FIRST ON FOX: A House Democratic lawmaker is demanding an investigation into whether American consumers are being cheated out of thousands of dollars by so-called “sports blackouts” and whether they are a result of broadcast monopolies abusing their power.

“Yesterday was the sports equinox, the one day of the year that all four major professional sports leagues play at once. Yet New Yorkers, who already pay thousands of dollars a year to watch their favorite teams, stared at black screens because billionaire owners care more about profit than their fans. It’s bulls—,” Rep. Pat Ryan, D-N.Y., told Fox News Digital. 

“[Y]ou shouldn’t have to buy 6 streaming services just to find out the game is blacked out. The leagues make more than enough money – let’s put power back where it belongs: with the fans.”


“Sports blackouts” occur when a particular athletic event is prevented from being aired in a specific market. 

Under a law Congress passed in 1961, sports leagues were granted an exemption to antitrust regulations for greater flexibility negotiating between teams and markets. A subsequent 1992 law gave broadcasters the right to black out content when negotiations with providers fell through.

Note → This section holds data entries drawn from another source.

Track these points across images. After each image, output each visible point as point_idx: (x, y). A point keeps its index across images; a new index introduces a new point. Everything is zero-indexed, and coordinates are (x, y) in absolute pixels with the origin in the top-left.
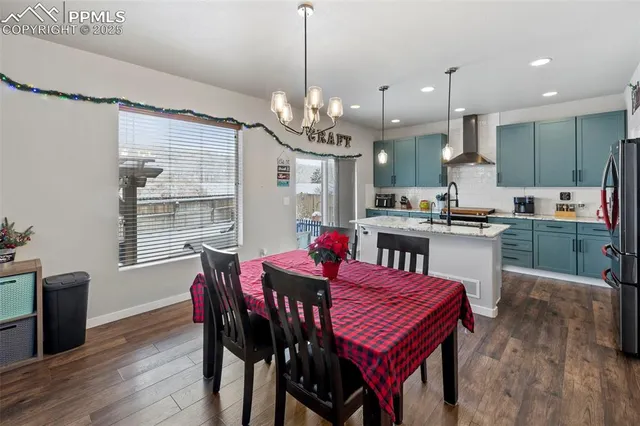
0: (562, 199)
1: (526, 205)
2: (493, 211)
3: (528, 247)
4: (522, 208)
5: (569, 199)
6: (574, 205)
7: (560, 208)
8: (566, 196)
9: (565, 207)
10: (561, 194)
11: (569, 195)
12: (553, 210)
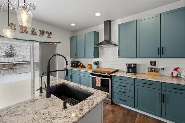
0: (151, 65)
1: (132, 68)
2: (117, 71)
3: (132, 95)
4: (130, 70)
5: (155, 65)
6: (158, 69)
7: (151, 70)
8: (153, 63)
9: (153, 70)
10: (151, 62)
11: (155, 62)
12: (146, 71)
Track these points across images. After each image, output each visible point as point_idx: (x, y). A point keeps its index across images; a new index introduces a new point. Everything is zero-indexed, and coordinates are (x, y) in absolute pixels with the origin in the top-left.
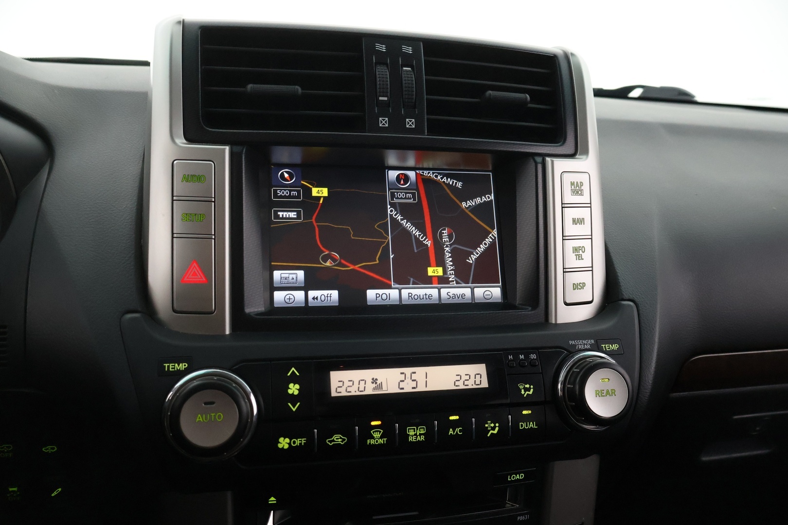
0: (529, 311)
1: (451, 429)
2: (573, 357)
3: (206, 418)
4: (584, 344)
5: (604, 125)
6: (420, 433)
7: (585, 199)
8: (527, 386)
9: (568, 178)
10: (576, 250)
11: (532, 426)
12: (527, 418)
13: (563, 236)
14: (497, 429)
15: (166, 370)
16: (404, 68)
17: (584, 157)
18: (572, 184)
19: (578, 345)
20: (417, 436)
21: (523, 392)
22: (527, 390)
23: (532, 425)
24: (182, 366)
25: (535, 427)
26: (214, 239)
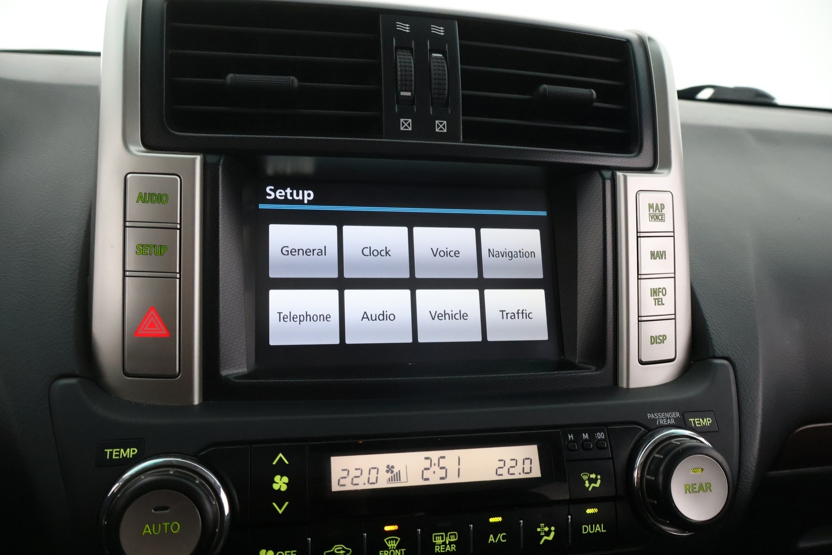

But years later, “sports blackouts” have come under scrutiny as the exploding number of streaming services and television channels has allowed leagues to make lucrative deals with various providers – with little regard for American consumers, Ryan argued.

In a letter to the Government Accountability Office (GAO), Ryan called the blackouts “a source of frustration and inconvenience to Americans of all backgrounds.”

“As a result of policies adopted by major sports leagues and broadcasters, fans in their home team’s territory are blocked from viewing nearly all of their team’s games on any platform other than their local regional sports network (RSN), forcing them to subscribe to the RSN while out-of-market viewers have their pick of cheaper, more comprehensive streaming services,” Ryan wrote.

“Even RSN subscribers can be blacked out when the league sells the exclusive rights to certain games to streaming services like Prime Video, as happened over 20 times to New York Yankees and Mets fans over the 2023 Major League Baseball (MLB) regular season.”


He is calling on the GAO to look at the prevalence of sports blackouts over the last 10 years, and what, if any, effect the Sports Broadcasting Act of 1961 had. 

He’s also urging the GAO to analyze what role Congress and federal regulators can play in breaking up the monopolies that lead to consumers getting taken advantage of. 

A dispute between cable provider Spectrum and media giant Disney led to a blackout of ESPN and ESPN+ content for 10 days, leaving Spectrum customers unable to watch the U.S. Open and college football despite paying full price for the ability to do so.

That blackout ended just before Monday Night Football, but not before garnering significant media attention.